Late 40’s/early 50’s Mercier Meca Dural, as originally acquired – with incorrect 700c wheel size and various missing parts.
To counteract the too frequent headaches and setbacks on the mechanical side of bringing this Mercier Meca Dural back to life, I decided to focus on the “extras” that are often regarded as nonessential accessories – chain guards, lighting, and racks. As fashion experts know, it’s the extras that really make one’s ensemble come together.
Baffling chain guard hardware.
Mounting a chain guard, however, proved daunting. I had a nice aluminum Rigid-branded guard from this same era, which fit well around the 46T Louis Verot chain ring. But, one of the odd things about this bike is that all the frame mounted braze-ons and brackets are missing. I had this chain guard hardware set, shown above, that included a baffling assemblage of clamps, threaded bolts, and numerous nuts and washers, but I couldn’t determine how to make this hardware work on this bike and with the Rigid-branded chain guard.
Creative chain guard mount – spotted in downtown Portland.
Fortunately, while downtown waiting to catch a train a while back, I spotted this wonderful Raleigh Sports with an interesting chain guard mounting solution. I snapped this photo with my iPhone so that I wouldn’t forget what I saw. Meanwhile, I searched the internet for chain guard mounting lore. Velo-Orange came to the rescue, with a nice discussion of different kinds of frame braze-ons for chain guard mounts, as well as how to configure hardware when your frame lacks such mounts. You’ll note in the photo above that this cyclist has mounted the chain guard using eyebolts on the guard, which make it easy to adjust the chain guard when used with the long threaded bolts – with the threaded portion attaching the the frame clamp. Using these ideas, I anticipate that I’ll get the Rigid chain guard mounted properly, but I can see that I’ll need a bit more in the way of hardware.
Luxor 65 headlamp.
Creases at back of lamp to hold cables in place.
Very pretty branded Luxor stem clamp.
Moving on to this bike’s lighting system, I re-installed the front Luxor 65 headlamp back on to its Luxor branded stem mounting bracket. Luxor lighting is very well thought of, and there is even one enthusiast who loves Luxor 65 so much that the cyclist machined a copper heat sink for their beloved Luxor light so that LED’s could be used with this system.
I don’t plan to go that far, but I am impressed with the quality of this light. When I was setting it up, I noticed creases at the back of the headlight shell that I thought were caused by the shell being dropped and dented. But once I had the light mounted, I could see that the creases were in the perfect position to hold the front brake cables in place. I don’t know if these dents were a fortunate mishap – but it works for me. You’ll note that I used red cable housing for this build. These housings are vintage from the 1970’s – they are a darker red than the new red Jaguar cables, and match the dark red color in the Mercier head badge. Hopefully, the fashion police will agree with my choice.

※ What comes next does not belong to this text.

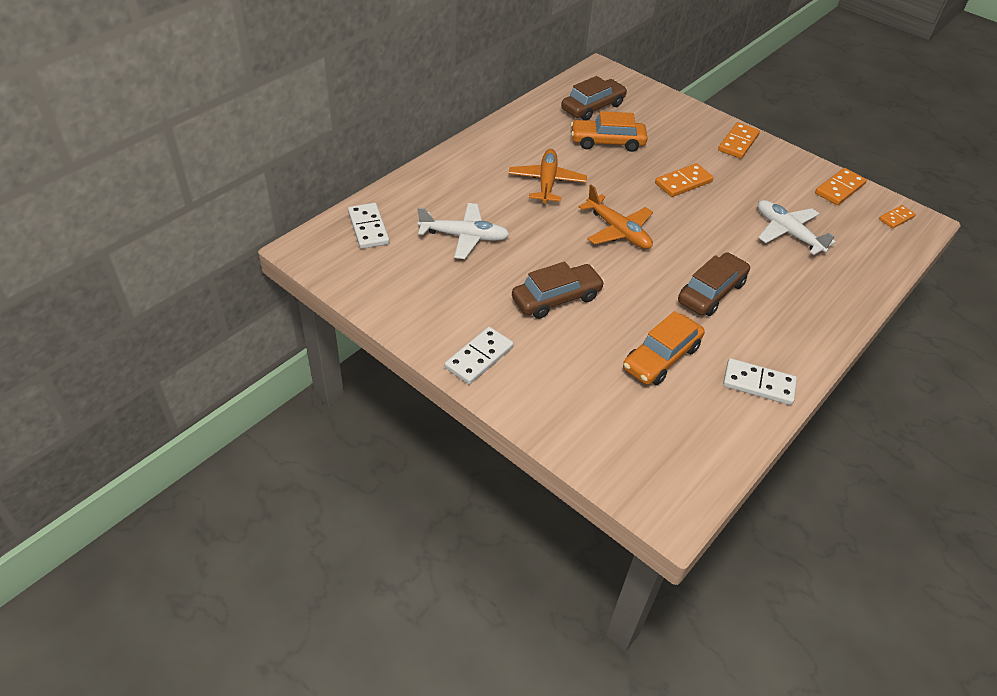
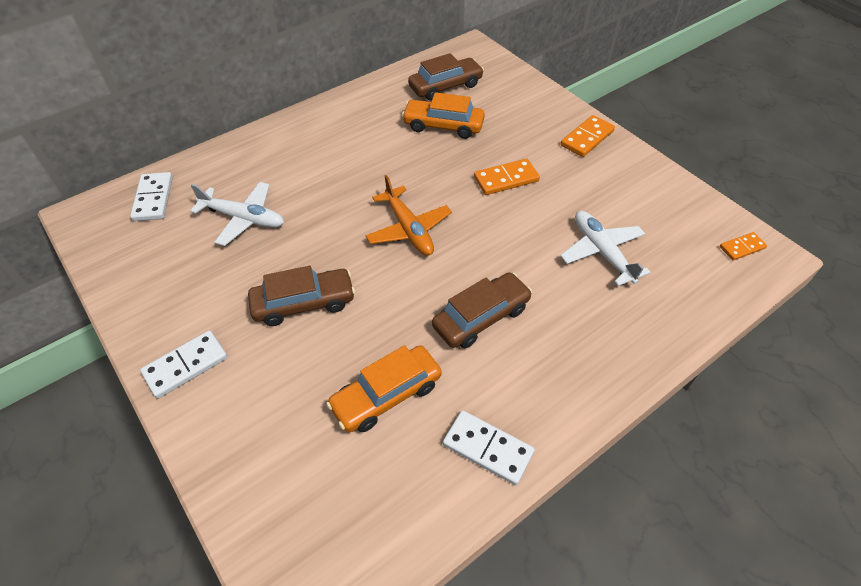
camera: 15 degrees right, 5 degrees up
(547, 182) = (359, 165): orange plane -> none
(839, 189) = (685, 203): orange domino -> none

Installing the lighting meant coming up with a fork mounted dynamo, which this bike would have originally had (as there is no dynamo mount on the seat stays). I located a vintage dynamo fork bracket, and installed it on the fork blade over some black cloth handlebar tape, to protect the steel fork. For now, I have set up this very lightweight and free spinning Soubitez Argil dynamo, which is not from this era, but dates probably to the 1960’s. If it works well, I’ll keep it. If not, I’ll source a dynamo from this era. You’ll see that the fork bracket includes a grounding set screw in the middle of the bracket. This provides the electrical ground for this system, so it needs to contact the steel fork. But, you don’t want to screw it in too far, as it could damage the fork.
Finally came the ideas for a rear rack. I have had this interesting 1940’s steel rack in my shop for awhile. I haven’t found the right project for it. I dry mounted the rack on the bike and found that it seemed to fit well.
This steel rack is reasonably light weight and features fully adjustable stays, so that it should fit on pretty much any configuration. It is a bit rusted and needs to be cleaned and polished. It’s not the strongest rack out there, but should work well for this bicycle, which was designed for city riding.
One of the fun things about this Mercier Meca Dural, is that it served as the inspiration for Public Bike’s Champs-Elyisees d8i bicycle. The above photo provided their inspiration. When I have completed the restoration of my Mercier Meca Dural, I hope to be equally inspired, and inspiring.